In your situation if you had a punctured bladder use your drysuit, if you drysuit flooded use your wing.

But what if an asteroid size of Texas hits my wing while I am having a heart attack from all that ice water flooding my drysuit?
 
If I had a flooded drysuit and/or punctured bladder ditchable weight would come in handy for an ascent.

Neither would make you "more negative", if both happen, which is extremely unlikely, its still possible to add air to one or both to get some buoyancy. Further, if you are balanced, those big lungs you have offer a lot of buoyancy.
 
Read up on accident reports. A sizable number of the victims are found with their weights in place. A sizable number of the victims manage to surface before they go under again. Simple physics tell us that the more positively buoyant you are, the higher you'll ride on the surface and the less is the risk that you'll sink back below the surface.

Those simple facts make me believe that it might be a good idea to have some ditchable weight. For me, hard data trump (pun not intended, I'm not using a capital "T") speculation and rationalization. As always, YMMV.

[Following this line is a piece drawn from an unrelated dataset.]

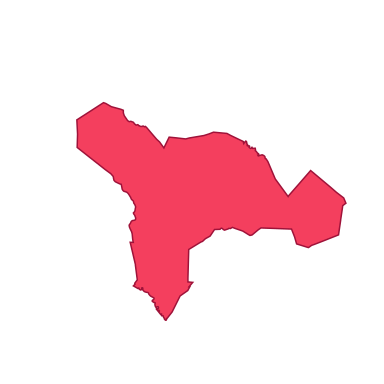 the district of San Cristóbal Amatlán, Oaxaca, Mexico, rotated 137°
{"feature_id": "50627088B79757190065545", "entity_name": "San Cristóbal Amatlán", "entity_type": "district", "adm_level": 2, "iso_a3": "MEX", "parent_name": "Mexico", "parent_adm1": "Oaxaca", "projection": "albers", "projection_center": [-96.353, 16.302], "detail": "fine", "context": "isolated", "style": "filled", "palette": "rose", "viewbox_px": 384, "rotation_deg": 137, "n_neighbors": 0, "source": "geoboundaries", "source_scale": "gbopen_adm2", "svg_char_len": 4944}
<svg xmlns="http://www.w3.org/2000/svg" viewBox="0 0 384 384"><g transform="rotate(137 192 192)"><path d="M245.6,302.9L242.8,284.6L240.2,267.7L238.9,260.7L239.0,257.9L239.0,257.2L239.5,256.2L239.8,256.0L241.1,253.7L241.1,251.8L240.3,249.7L239.8,248.4L239.3,247.2L239.0,246.6L238.6,246.0L238.5,245.9L240.7,242.3L241.0,242.0L241.2,241.4L241.4,240.4L241.4,240.2L241.4,239.6L241.3,238.9L241.0,238.4L240.6,237.8L240.4,237.3L240.0,236.8L239.9,236.4L239.8,235.9L239.7,234.6L239.8,233.8L239.9,233.1L240.1,232.1L240.3,231.2L240.4,230.3L240.7,229.8L240.8,229.2L241.0,228.8L241.3,227.8L241.3,227.6L241.2,227.3L241.2,226.8L241.1,226.5L241.1,226.0L241.1,225.3L241.3,225.0L241.4,224.8L241.6,224.4L242.0,223.9L242.2,223.4L242.4,221.9L242.7,221.1L243.1,220.0L243.8,219.2L245.0,218.4L246.2,217.4L247.1,216.9L248.2,216.7L248.9,216.7L249.1,216.7L249.4,216.2L249.6,215.5L249.7,214.6L249.8,213.9L250.3,212.9L250.6,212.0L250.9,211.5L251.3,211.1L251.5,210.7L252.0,210.5L252.8,210.4L253.6,210.7L254.1,211.1L254.8,211.6L255.3,211.7L255.7,211.9L256.2,211.9L256.8,211.8L257.3,211.6L257.9,211.3L258.7,211.0L259.1,211.0L259.6,210.9L260.4,210.7L260.6,210.6L261.5,209.3L261.8,208.7L262.5,206.7L263.3,204.1L264.3,202.2L265.6,200.5L267.3,198.3L269.0,195.8L269.3,195.2L271.5,197.4L276.4,188.8L282.9,177.5L283.3,177.1L291.9,165.1L296.1,164.3L296.6,163.4L298.9,163.3L297.4,158.4L297.0,158.3L296.6,158.2L296.4,157.9L296.6,157.5L296.9,156.8L296.4,155.4L296.2,155.2L295.6,155.1L295.0,155.1L294.8,155.3L294.5,155.8L294.3,156.1L294.0,156.1L293.7,155.9L293.5,155.6L293.5,155.4L293.7,155.1L293.9,154.9L294.4,154.5L294.7,154.3L294.6,154.0L294.8,153.7L294.8,152.8L294.8,151.9L294.6,151.3L294.4,150.9L293.9,150.0L293.6,149.6L293.2,149.0L292.8,148.6L292.7,148.1L292.7,147.8L292.9,147.4L293.1,147.1L293.2,146.7L293.3,145.9L293.3,144.4L293.2,143.8L292.9,143.3L292.8,142.5L292.5,142.0L292.4,141.4L292.2,140.9L292.1,140.6L292.2,140.2L292.4,140.0L292.6,139.8L293.0,139.6L293.4,139.6L293.7,139.6L293.9,139.5L294.2,139.7L294.4,139.8L294.7,139.8L295.0,139.7L295.3,139.6L295.5,139.4L295.6,139.1L295.6,138.9L295.5,138.4L295.3,137.8L295.3,137.5L295.2,137.1L295.0,136.9L294.9,136.8L294.7,136.6L294.6,136.4L294.6,136.1L294.6,135.9L294.8,135.7L295.0,135.6L295.5,135.4L295.8,135.0L296.0,134.8L296.2,134.5L296.4,134.2L296.5,134.0L296.7,133.5L296.9,133.2L297.0,132.8L297.0,132.4L296.9,132.1L296.7,131.9L296.3,132.0L295.8,131.9L295.7,131.8L295.4,131.6L295.2,131.4L295.0,131.2L295.3,130.6L295.3,130.4L295.6,130.2L295.9,129.9L296.2,129.8L296.3,129.7L296.7,129.9L296.9,130.0L297.0,130.2L297.0,130.5L297.3,130.9L297.5,130.8L297.9,130.8L298.1,128.1L297.8,128.1L297.6,128.1L297.3,128.0L297.1,127.9L296.9,127.9L296.9,127.6L297.0,127.2L297.4,127.0L297.9,126.9L298.2,126.8L298.4,124.1L298.1,124.1L297.9,123.9L297.7,123.8L297.6,123.5L298.1,123.4L298.3,123.2L298.5,122.0L298.4,121.9L298.1,121.8L297.9,121.6L297.7,121.5L297.6,121.3L297.6,121.0L297.7,120.8L297.8,120.7L298.2,119.9L298.3,119.6L298.3,119.2L298.3,118.6L298.4,118.3L298.8,118.1L298.9,116.8L298.8,116.4L298.7,116.1L298.4,115.9L297.6,116.1L297.5,116.3L297.5,116.5L297.4,116.6L297.0,116.8L296.8,116.8L296.7,116.6L296.2,116.6L288.4,117.8L271.6,124.1L262.3,122.8L258.2,124.2L258.7,124.7L253.1,125.4L256.3,129.0L253.9,131.6L233.6,152.2L221.8,149.8L219.5,149.3L218.0,148.7L214.0,148.7L208.8,147.4L201.1,149.2L196.9,145.6L195.7,145.7L195.0,145.3L194.7,144.4L194.7,143.1L194.2,141.9L190.6,140.3L189.9,140.3L188.8,139.1L186.6,138.6L186.0,137.4L185.5,136.3L181.5,128.8L180.0,123.2L179.3,120.8L178.6,120.3L177.3,119.6L169.6,119.2L168.8,119.1L166.1,118.7L156.7,109.3L144.5,97.0L147.6,89.2L150.9,82.7L144.8,72.0L144.6,71.9L140.9,71.4L138.4,70.3L130.2,67.0L123.8,64.5L114.6,60.9L114.1,60.7L102.6,69.9L102.2,70.3L93.9,76.9L91.1,79.2L88.5,79.0L87.1,78.8L85.1,84.2L86.6,93.2L87.4,100.9L90.6,126.8L107.8,125.0L123.6,123.4L124.8,123.1L122.2,144.8L115.8,162.4L115.2,165.7L115.6,166.5L114.5,168.3L114.6,169.7L115.1,170.6L115.0,170.9L115.7,171.6L118.9,173.2L118.7,174.1L117.8,173.6L117.3,174.3L117.4,175.3L117.6,175.6L117.3,178.0L117.5,179.0L116.5,179.9L115.9,180.9L118.0,182.6L118.1,182.8L117.9,183.3L117.6,183.7L117.6,183.8L118.5,183.7L119.4,183.9L119.6,184.4L119.8,185.6L119.6,186.0L118.7,186.1L118.6,186.5L119.0,187.1L120.0,188.1L119.9,188.4L119.1,188.7L118.9,189.1L119.1,189.6L119.0,190.1L118.1,191.0L117.8,191.7L117.9,192.5L118.8,192.3L119.6,192.6L121.1,192.1L120.7,193.1L120.0,193.8L125.2,207.1L126.5,211.0L135.5,221.1L140.0,222.9L144.8,225.2L157.2,233.4L160.4,235.1L167.5,243.4L171.3,247.7L182.5,243.4L181.6,250.7L181.9,254.6L181.6,261.9L181.2,270.3L181.4,271.8L182.2,272.0L182.8,273.7L183.7,273.9L184.9,275.1L185.2,275.7L185.2,276.0L185.4,276.5L185.7,276.8L185.6,277.8L185.8,278.3L186.9,278.8L187.3,279.1L187.3,279.9L187.6,280.9L187.3,282.9L188.5,285.4L190.0,286.3L190.4,288.2L189.5,294.0L188.3,296.6L186.5,298.6L187.6,301.0L192.8,309.4L194.7,315.6L195.8,317.7L210.4,320.3L227.0,323.3L236.3,312.3L245.6,302.9Z" fill="#f43f5e" stroke="#9f1239" stroke-width="1.5"/></g></svg>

Besides, being able to hand up a few kilos to the boat tender before climbing aboard IS rather nice...
 
Read up on accident reports. A sizable number of the victims are found with their weights in place.

I believe @boulderjohn looked at them recently and found they included e.g. a guy who collapsed on the boat before taking his belt off. It does not follow that those victims died because they had weights in place.
 
I believe @boulderjohn looked at them recently and found they included e.g. a guy who collapsed on the boat before taking his belt off. It does not follow that those victims died because they had weights in place.
Don't be silly. I said 'found'. To me - at least - that doesn't include victims "found" on a bench on the boat after suffering a heart attack.
 
A sizable number of the victims are found with their weights in place.
I have responded on this issue many times, and I will keep responding.

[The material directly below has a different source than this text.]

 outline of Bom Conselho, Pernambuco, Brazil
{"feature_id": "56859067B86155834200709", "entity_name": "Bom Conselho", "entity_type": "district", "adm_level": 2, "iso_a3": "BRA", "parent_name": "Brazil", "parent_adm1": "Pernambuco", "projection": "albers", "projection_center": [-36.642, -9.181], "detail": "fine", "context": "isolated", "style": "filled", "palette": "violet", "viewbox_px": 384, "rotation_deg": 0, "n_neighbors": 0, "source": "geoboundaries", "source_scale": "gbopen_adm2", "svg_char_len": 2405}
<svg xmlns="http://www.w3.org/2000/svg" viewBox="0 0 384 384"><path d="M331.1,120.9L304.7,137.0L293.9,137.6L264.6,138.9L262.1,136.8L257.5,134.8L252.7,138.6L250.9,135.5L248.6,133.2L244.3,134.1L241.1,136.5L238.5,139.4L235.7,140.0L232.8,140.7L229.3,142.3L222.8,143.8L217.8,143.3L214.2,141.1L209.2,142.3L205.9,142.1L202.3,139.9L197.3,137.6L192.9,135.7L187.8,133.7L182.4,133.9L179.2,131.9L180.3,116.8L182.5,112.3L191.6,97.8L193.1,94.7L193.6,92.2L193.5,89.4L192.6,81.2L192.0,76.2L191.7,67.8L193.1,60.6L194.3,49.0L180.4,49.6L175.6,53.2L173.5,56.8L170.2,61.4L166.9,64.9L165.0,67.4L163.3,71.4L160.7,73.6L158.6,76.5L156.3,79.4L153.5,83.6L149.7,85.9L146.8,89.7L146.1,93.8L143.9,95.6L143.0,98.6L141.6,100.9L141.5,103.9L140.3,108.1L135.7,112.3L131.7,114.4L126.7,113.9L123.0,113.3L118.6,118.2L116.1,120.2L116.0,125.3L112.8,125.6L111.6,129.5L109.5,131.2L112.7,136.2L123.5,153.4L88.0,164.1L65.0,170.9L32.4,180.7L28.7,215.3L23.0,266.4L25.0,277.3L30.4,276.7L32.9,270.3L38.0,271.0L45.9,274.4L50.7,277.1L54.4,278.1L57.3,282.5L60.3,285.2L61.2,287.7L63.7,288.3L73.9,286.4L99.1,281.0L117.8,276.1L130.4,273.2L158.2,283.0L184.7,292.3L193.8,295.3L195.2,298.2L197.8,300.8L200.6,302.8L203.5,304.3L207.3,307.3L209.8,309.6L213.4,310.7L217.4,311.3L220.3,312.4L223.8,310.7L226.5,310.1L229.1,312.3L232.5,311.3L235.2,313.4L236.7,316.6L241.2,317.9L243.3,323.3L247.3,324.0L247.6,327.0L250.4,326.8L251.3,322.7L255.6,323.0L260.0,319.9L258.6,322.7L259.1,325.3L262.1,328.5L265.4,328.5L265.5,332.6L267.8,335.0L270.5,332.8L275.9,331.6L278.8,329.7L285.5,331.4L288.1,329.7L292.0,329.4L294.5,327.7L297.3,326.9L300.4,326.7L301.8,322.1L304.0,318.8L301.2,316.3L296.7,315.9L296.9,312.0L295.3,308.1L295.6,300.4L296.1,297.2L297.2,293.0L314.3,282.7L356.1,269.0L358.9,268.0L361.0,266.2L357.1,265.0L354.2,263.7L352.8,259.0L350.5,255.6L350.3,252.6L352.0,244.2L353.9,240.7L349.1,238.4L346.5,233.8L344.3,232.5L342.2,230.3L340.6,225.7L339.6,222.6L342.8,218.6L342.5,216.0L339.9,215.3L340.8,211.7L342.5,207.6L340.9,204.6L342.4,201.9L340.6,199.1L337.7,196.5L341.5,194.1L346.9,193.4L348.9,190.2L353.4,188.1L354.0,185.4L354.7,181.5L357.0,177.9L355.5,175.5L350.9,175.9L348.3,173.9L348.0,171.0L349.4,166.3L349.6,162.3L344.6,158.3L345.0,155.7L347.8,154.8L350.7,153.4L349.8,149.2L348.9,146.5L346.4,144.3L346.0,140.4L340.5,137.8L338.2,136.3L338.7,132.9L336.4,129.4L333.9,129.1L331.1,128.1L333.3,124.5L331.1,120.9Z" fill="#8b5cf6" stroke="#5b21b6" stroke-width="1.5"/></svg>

I once went through several DAN fatality reports, reading the descriptions of the fatalities carefully to look for dropping weights being an issue. I don't remember the exact numbers I came up with, but only a very tiny percentage of the cases of people having their weights on included the possibility that ditching the weights might have made a difference. The largest classification issue involved people who had cardiac issues, usually passing out or dying suddenly. In some of those cases, the people died on the boat after the dive. People who succumbed to oxygen toxicity did not remove their weights, either. Dropping weights would not help in the handful of entanglement issues. In the largest category of deaths due to diver behavior, the divers went OOA, sprinted to the surface in panic, and then died of an embolism on the surface.

IIRC, I determined that in about 10% of the cases, it was possible that dropping weights might have made a difference. Those cases were pretty much all cases in which the diver was found dead on the bottom, with no known reason for the demise. In only a handful of cases was the failure to drop weights clearly a factor in the fatality.
 
I once went through several DAN fatality reports
There might be a difference across the pond. Ever read up on BSAC's accident reports?

In only a handful of cases was the failure to drop weights clearly a factor in the fatality.
Well, it's rather rare that one factor alone can be determined "clearly" to be determining for the outcome. AFAIU, a fatality is usually caused by a combination of factors, unless it's a clear-cut medical issue, like a heart attack. Even though "the failure to drop weights" weren't clearly "a factor in the fatality", who can tell if it was the straw that broke the camel's back?.